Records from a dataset
____
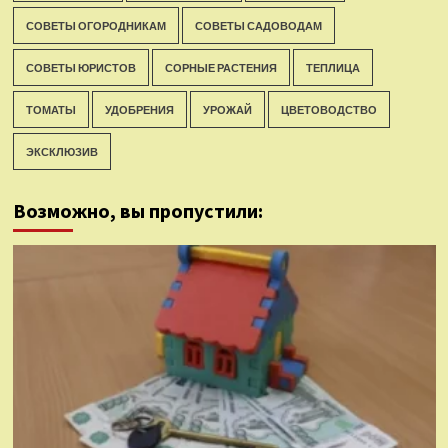
СОВЕТЫ ОГОРОДНИКАМ
СОВЕТЫ САДОВОДАМ
СОВЕТЫ ЮРИСТОВ
СОРНЫЕ РАСТЕНИЯ
ТЕПЛИЦА
ТОМАТЫ
УДОБРЕНИЯ
УРОЖАЙ
ЦВЕТОВОДСТВО
ЭКСКЛЮЗИВ
Возможно, вы пропустили:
____
**Assigned task**
Write every line above out again exactly; pictures do not belong in the copy.

**Reply**
СОВЕТЫ ОГОРОДНИКАМ
СОВЕТЫ САДОВОДАМ
СОВЕТЫ ЮРИСТОВ
СОРНЫЕ РАСТЕНИЯ
ТЕПЛИЦА
ТОМАТЫ
УДОБРЕНИЯ
УРОЖАЙ
ЦВЕТОВОДСТВО
ЭКСКЛЮЗИВ
Возможно, вы пропустили:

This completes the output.